When exhibited at the Royal Academy in 1857, the present lot was subtitled 'The preparation of the willow for making baskets is carried on in several countries of England during May and part of June.'
During the nineteenth century, the growing of willows for making baskets, wicker chairs and providing sways (lengths of willow laid horizontally under the thatch to hold each course of thatch in place) was an important rural industry. Harvesting was arduous work as the willows had to be stripped by hand until the process was mechanised in the inter-war years. The willows were peeled using a willow stripper, or brake, which can be clearly seen here, after which they were left in stacks to dry.
Hicks chose to depict this episode of rural life as his Royal Academy exhibit of 1857; in the words of the critic of the Athenaeum: 'Mr Hicks is as idyllic as ever...'1 and this idealised vision of labour is a link between the artist's earlier landscapes and his depictions of modern day life which characterise his paintings of the late 1850s and 1860s. The arrangement of the figures anticipate works such as Dividend Day which was one of six large paintings of modern life that Hicks produced between 1859 and 1865; works which were painted in response to the growing demand for depictions of everyday life following the triumph of Sir William Powell Frith's iconic Ramsgate Sands (Royal Collection) which was the sensation of the 1854 Royal Academy Summer exhibition.

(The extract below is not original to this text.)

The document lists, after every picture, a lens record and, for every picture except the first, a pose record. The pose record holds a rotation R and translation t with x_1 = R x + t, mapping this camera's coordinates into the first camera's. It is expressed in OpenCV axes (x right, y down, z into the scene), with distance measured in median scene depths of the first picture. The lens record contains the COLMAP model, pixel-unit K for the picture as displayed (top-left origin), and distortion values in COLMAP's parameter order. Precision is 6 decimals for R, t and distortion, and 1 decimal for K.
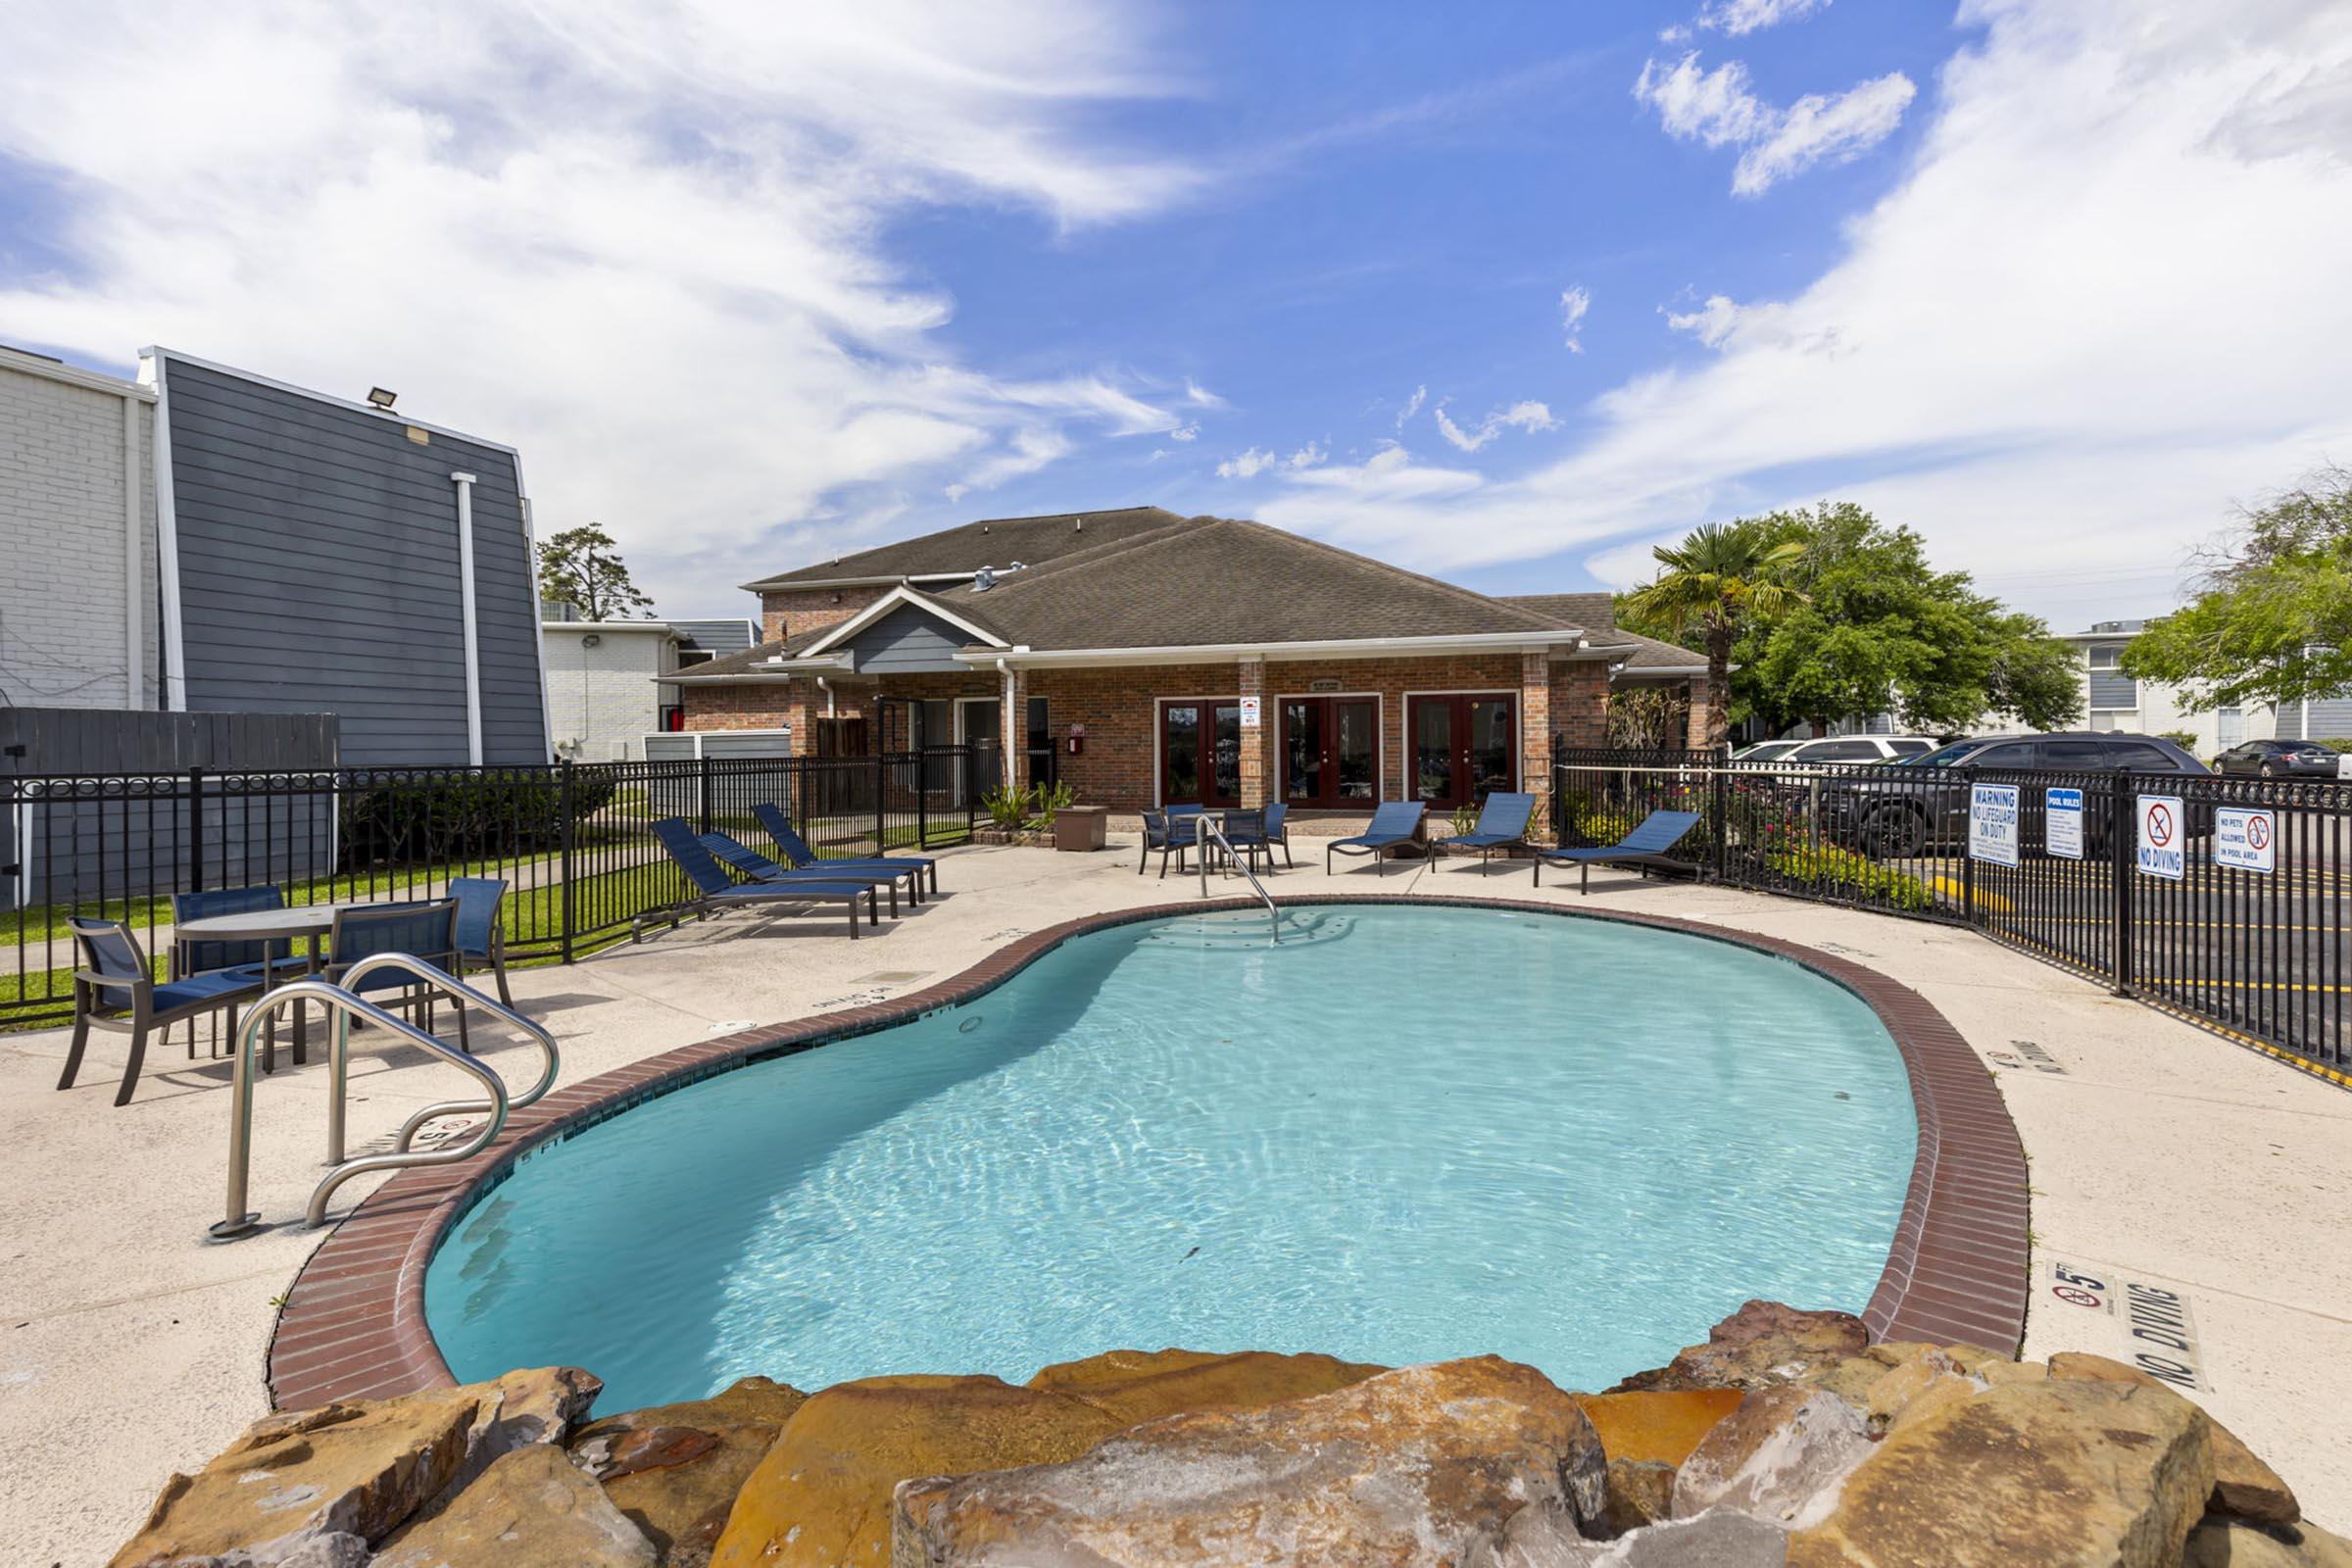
lens RADIAL K [[1069.0, 0, 1187.4], [0, 1069.0, 746.2], [0, 0, 1]] dist [0.027908, 0.000022]
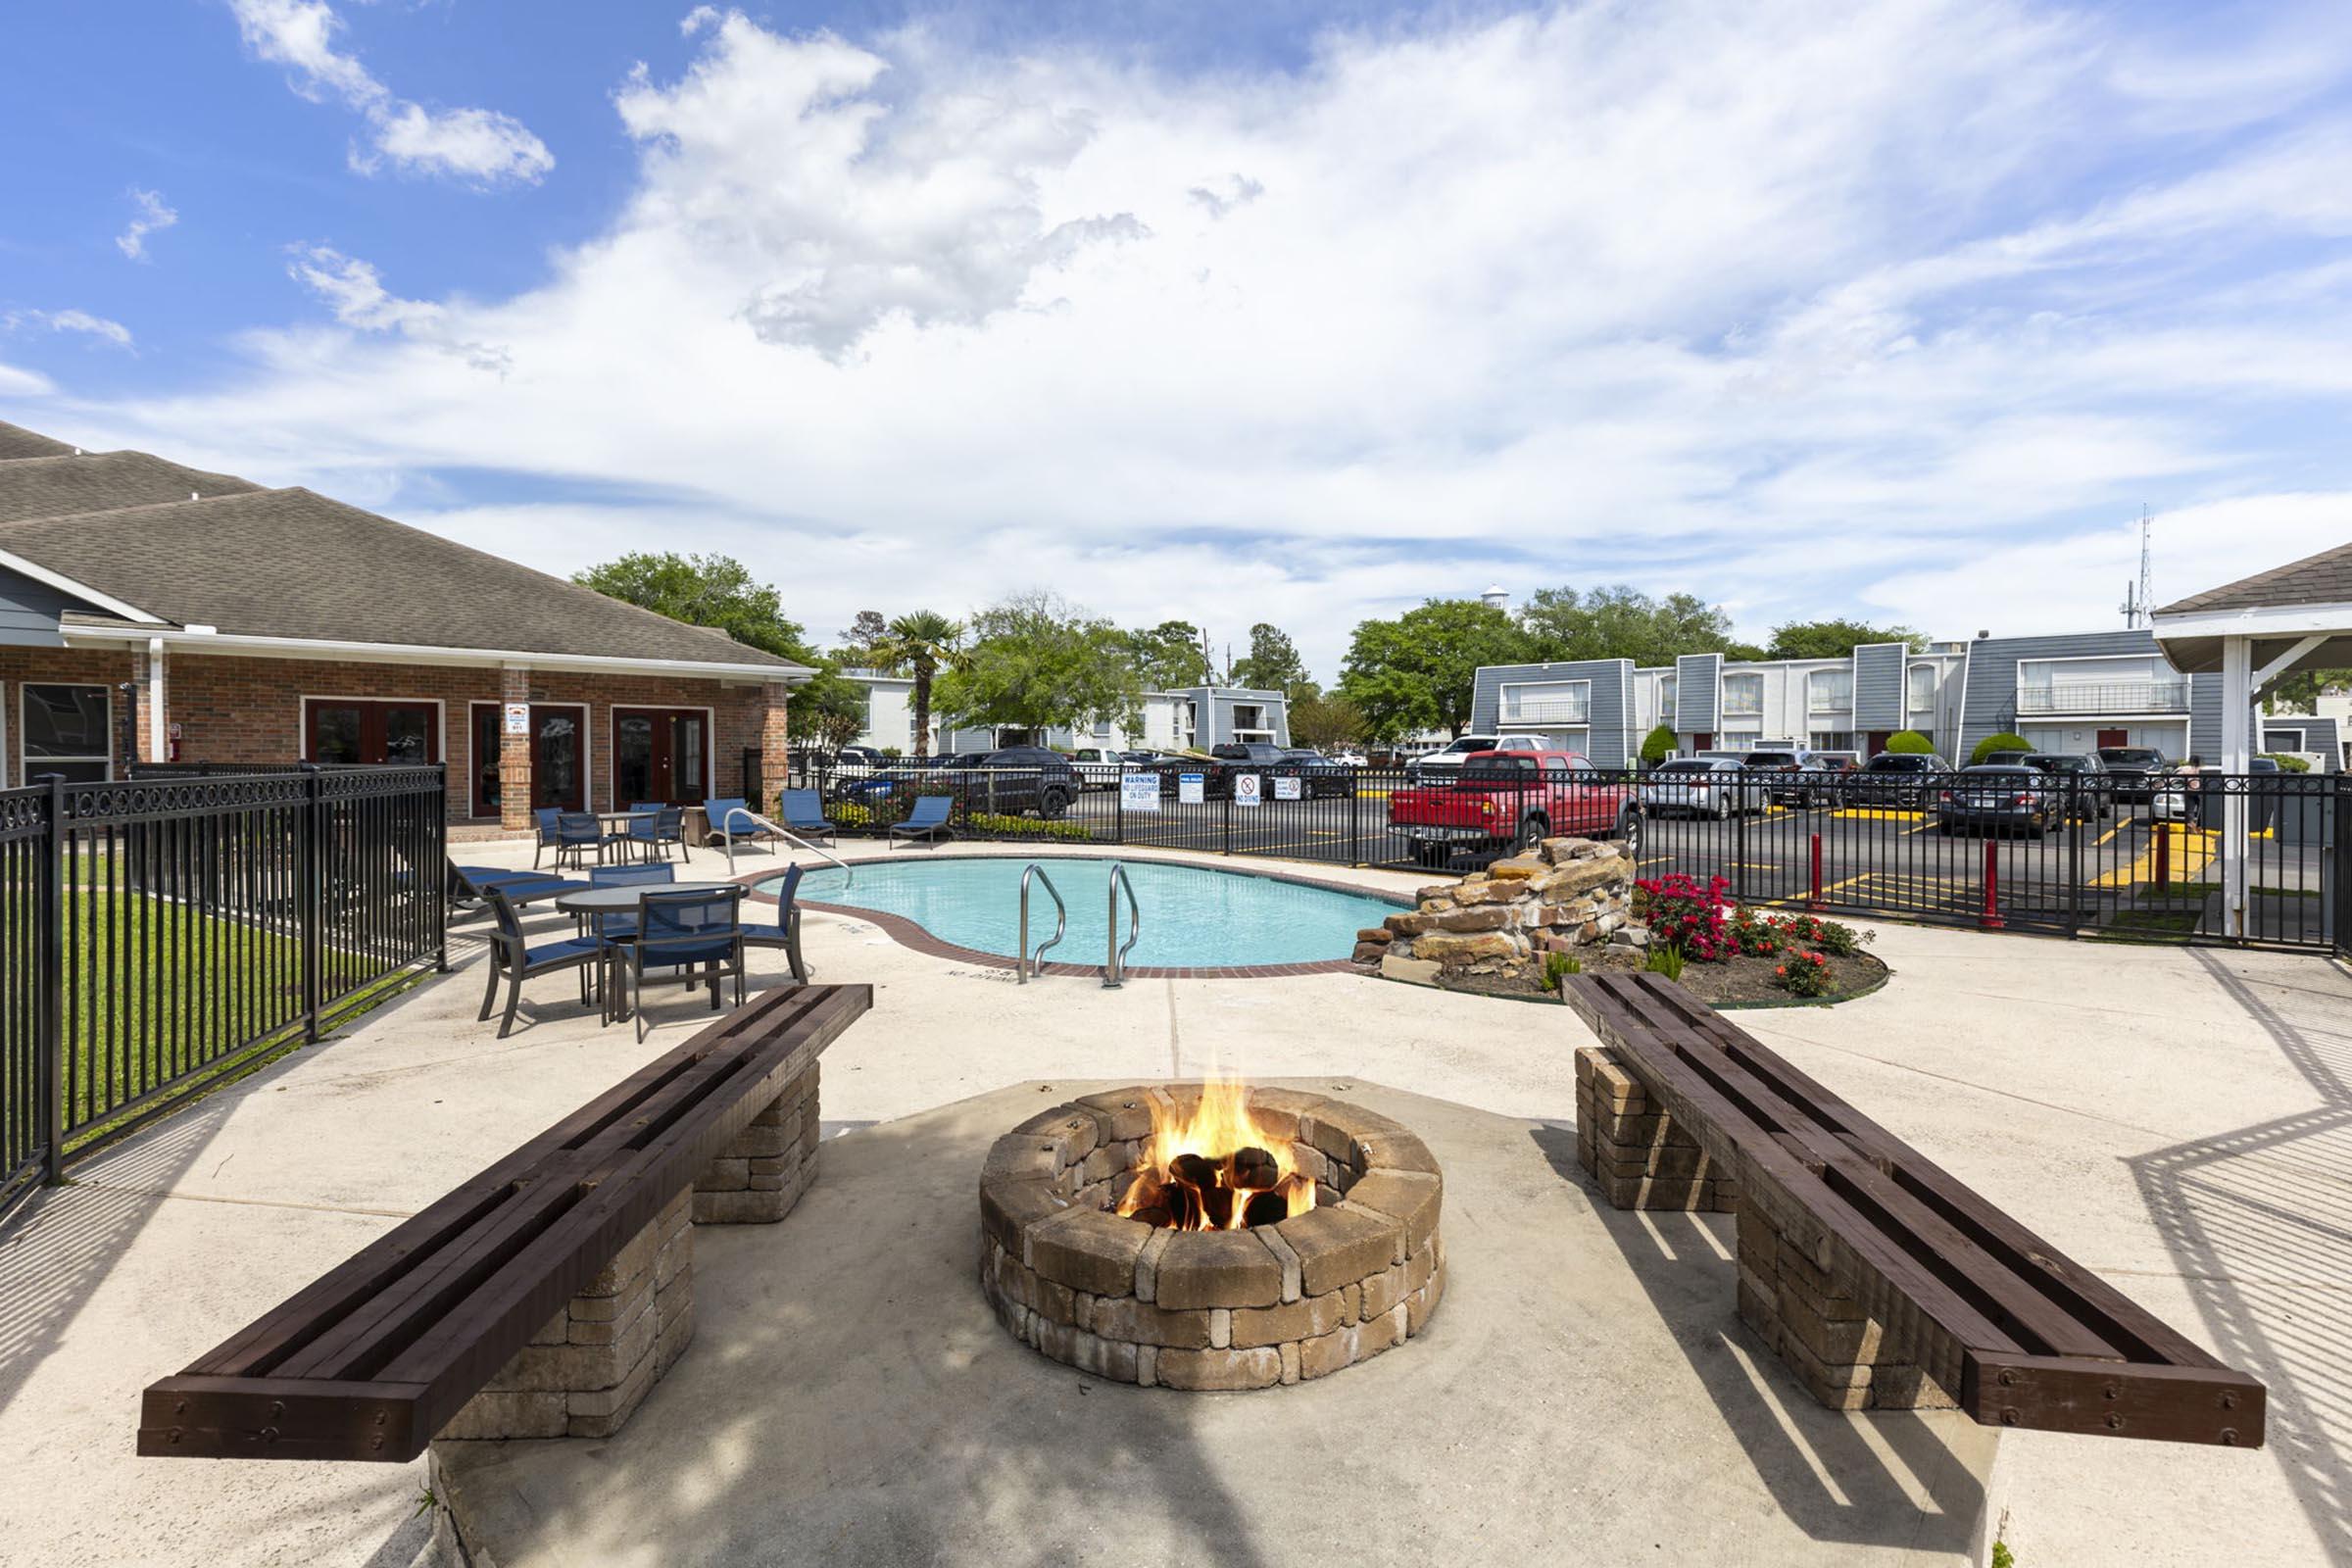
lens RADIAL K [[1065.5, 0, 1172.0], [0, 1065.5, 768.8], [0, 0, 1]] dist [0.002424, 0.000581]
pose [[0.513534, -0.001510, 0.858068, -0.483872], [-0.003545, 0.999986, 0.003881, 0.008697], [-0.858062, -0.005034, 0.513522, -0.044258]]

In the present lot we see a frieze of characters hard at work as the landowner surveys the scene. The majority of the workers at this stage of production were women, although Hicks has chosen the handsome couple in the centre of the composition as the main element of the narrative echoing the Victorian values of the reward of happiness for hard work and endeavour. Children are also helping as a labourer approaches with a fresh bundle of reeds on the right hand side of the composition. The village church can be seen beyond the withy beds in the distance, and the whole composition resonates with a bright palette reminiscent of the Pre-Raphaelite celebration of colour and detail.
1Athenaeum, 23 May 1857, p.667.
Please note that the authorship of the exhibition catalogue George Elgar Hicks: Painter of Victorian Life should be attributed to Rosamond Allwood and not as printed in the catalogue.